メモをとりながらプレーすることで成功/失敗の原因をあぶり出す
あるオフの一日、青木瀬令奈とコーチ兼キャディを務める大西翔太はいつものように練習ラウンドを行っていた。
2020年のベストフィニッシュは「日本女子プロゴルフ選手権」の9位タイ。予選落ちも6回あって賞金ランクも52位と不本意なシーズンを過ごした青木。ツアーの世代交代の波は激しく、2021年シーズンに並々ならぬ危機感をもって臨んでいる。
その練習の趣旨は、苦手克服よりは得意分野を伸ばすことだと青木はいう。
「今までは足りないところ、飛距離を伸ばそうとしてきましたが、グリーン周りだったり、得意な所をもう少し詰めて“もったいない”をなくすことに重きを置こうとシフトチェンジしています」(青木瀬令奈)
昨年、飛距離を求めた結果、得意分野であるはずのグリーン周りのショットでパーやバーディを取りこぼしスコアを崩していたことが多かったと青木。そこでアプローチでは落とし場所へのキャリーのコントロールや転がしのアプローチの練習などを増やしつつ、ショットの精度向上をオフの課題に掲げている。
そのために大事なことはスコアカードに「メモ」をすることだと青木は言う。どういうことだろうか。
「昨日のラウンドで感じたことをテーマにして、スコアカードの一番上に書いてスタートします。そこからショットについて感じたこと、指摘されたことをメモしながらラウンドしています」(青木)
オフのラウンドでも試合と同じようにセカンドの距離や使った番手をメモし、普段から試合と同じように気を抜かずにラウンドしている、とは同行したコーチ・大西の弁。そうすることで課題が見えてくるという。
「フィニッシュが上手くとれなかったり、上半身と下半身のバランスが崩れたりしたホールを振り返ると、狙いよりも右を向いてしまっていたりと打ちたい弾道と構えが合っていないことが多いんです。メモしておくと自分にとって構えやすかったり、構えにくかったりするロケーションが見えてきて、あらかじめミスを消すことができます」(大西)
ほかにもピン位置や風、番手間の距離を打ち分けたり、球筋を曲げたり、高さをコントロールした際の体の動かし方のイメージや構え方など、それらが成功したかミスしかをメモしていく。その中で、どうして成功したのか、どうして失敗したのかという分析が積み重なっていくというのだ。
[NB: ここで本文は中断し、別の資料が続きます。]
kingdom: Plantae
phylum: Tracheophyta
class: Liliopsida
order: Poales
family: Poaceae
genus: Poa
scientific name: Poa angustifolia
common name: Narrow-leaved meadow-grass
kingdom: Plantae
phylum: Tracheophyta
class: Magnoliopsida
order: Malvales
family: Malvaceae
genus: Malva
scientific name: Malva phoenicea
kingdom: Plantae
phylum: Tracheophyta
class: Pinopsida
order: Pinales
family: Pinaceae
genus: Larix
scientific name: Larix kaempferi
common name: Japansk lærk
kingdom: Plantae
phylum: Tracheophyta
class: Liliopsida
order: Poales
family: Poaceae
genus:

青木の場合は、その一つ一つを次のショットに入るルーティンの中で口ずさみながら構えて打つという。このようにメモしながらラウンドすることが、シーズンに向けて調子を上げていくことにつながっている。
新しい世代がどんどんツアーに参戦してくることで予選カットラインも上がり、シード圏を争う戦いは激化、ハイレベル化の一途。ツアーの最前線で戦うプロのオフの練習ラウンドは、一打も気を抜かない「試合モード」だった!